# Protecting leather



## watcher (Sep 4, 2006)

I'm posting this in the forums where I think someone might have an answer so please forgive me if you have read it before. 

I have moved into a high humidity area and I'm having mildew problems on a WWII leather holster. How do I prevent this?


----------



## tyusclan (Jan 1, 2005)

Mix a very mild bleach solution and wipe the holster down with a damp, not wet, rag dipped in this solution. You don't want to get it wet, but it's gonna be damp. 

Let it dry thoroughly, and then put a light coat of neatsfoot oil on it if it's a dark holster. If it's light colored the neatsfoot will darken it. 

If it is light colored, and you don't want to darken it, Lexol makes a non-greasy formula that won't darken the leather.

Less is more on the oil. Just a light coat to keep the leather in condition. Too much oil and the leather will get limp.


----------



## CajunSunshine (Apr 24, 2007)

Here's what I do for mildewed leather...

Remove the mildew with a cloth that has been dipped in vinegar, and wrung out. Repeat until all traces of mildew are gone. Take care not to allow the leather to become soaking wet with vinegar. Let dry slowly. Do not hurry things up by drying it fast. The vinegar acts as a fungicide, but it will not harm or weaken your leather. I like to expose the cleaned and dry leather to the sun. UV rays are a natural fungicide, too. 

After the vinegar treatment, this trick will kill every last trace of mildew, and will help keep the mildew from returning:

Apply a mixture of about 15 - 20 drops of Tea Tree oil to a teaspoon of Neatsfoot or Jojoba oil. Rub it into the leather well. The Tea Tree Oil odor will disappear soon.


TIPS:

Buy the best quality Tea Tree Oil you can find. The cheapo off-brands are made with weaker strength stuff, they just don't seem to work as well as the older more established brands... Tea Tree oil and Jojoba oil can be purchased at any well stocked health food store.

Use more drops of Tea Tree Oil if the mildew was abundant or longstanding.

Jojoba oil also makes an excellent gun oil. The mildly nutty aroma vanishes and won't spook game...Some Native American tribes know this. 

Machine gunners in WW II appreciated the super high heat tolerance properties of Jojoba oil...


--Sharon


----------



## shadowwalker (Mar 5, 2004)

You probably know this, but. Be sure to clean the inside of the holster too. I use saddle soap. After I clean it with rubbing alcahol. Alcahol won't hurt the leather won't make it brittle. Saddle soap (is a wax in a tin container).Just rub it in.


----------

Collected data

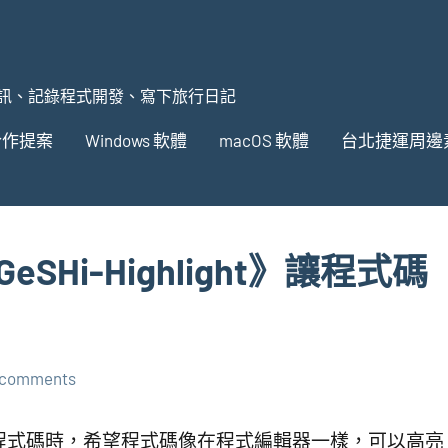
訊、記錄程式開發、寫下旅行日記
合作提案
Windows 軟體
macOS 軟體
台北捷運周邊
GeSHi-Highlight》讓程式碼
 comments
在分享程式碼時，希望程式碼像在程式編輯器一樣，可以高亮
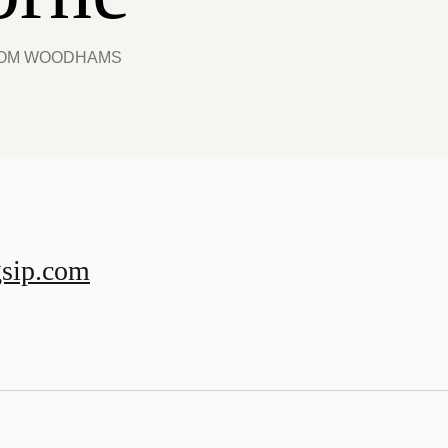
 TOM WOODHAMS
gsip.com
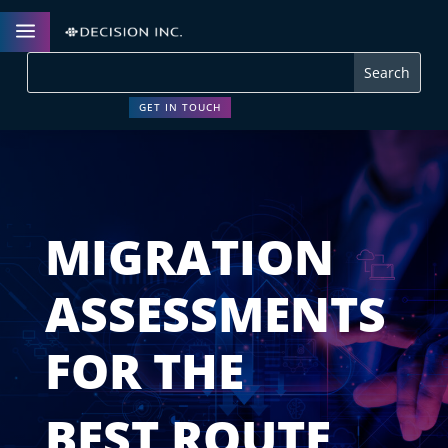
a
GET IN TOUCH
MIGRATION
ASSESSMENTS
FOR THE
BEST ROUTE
...
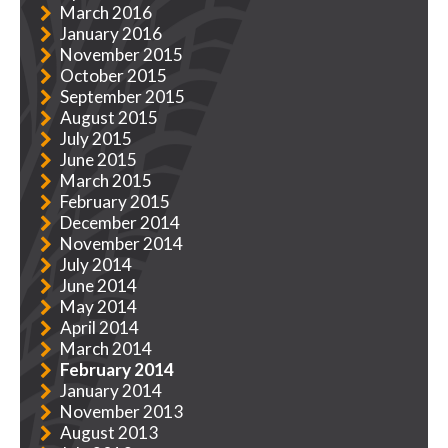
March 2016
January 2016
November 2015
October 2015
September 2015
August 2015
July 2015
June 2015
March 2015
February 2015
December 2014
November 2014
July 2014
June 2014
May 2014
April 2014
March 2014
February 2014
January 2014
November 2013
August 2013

> PROBLEM REQUIREMENTS:
Answer these questions using the thread on protecting leather:
1. What item has the mildew problem in the first post?
2. What does neatsfoot oil do to light-colored leather?
3. How many drops of Tea Tree oil go into a teaspoon of Neatsfoot or Jojoba oil?

> RESULT:
1. A WWII leather holster.
2. It darkens it.
3. About 15–20 drops.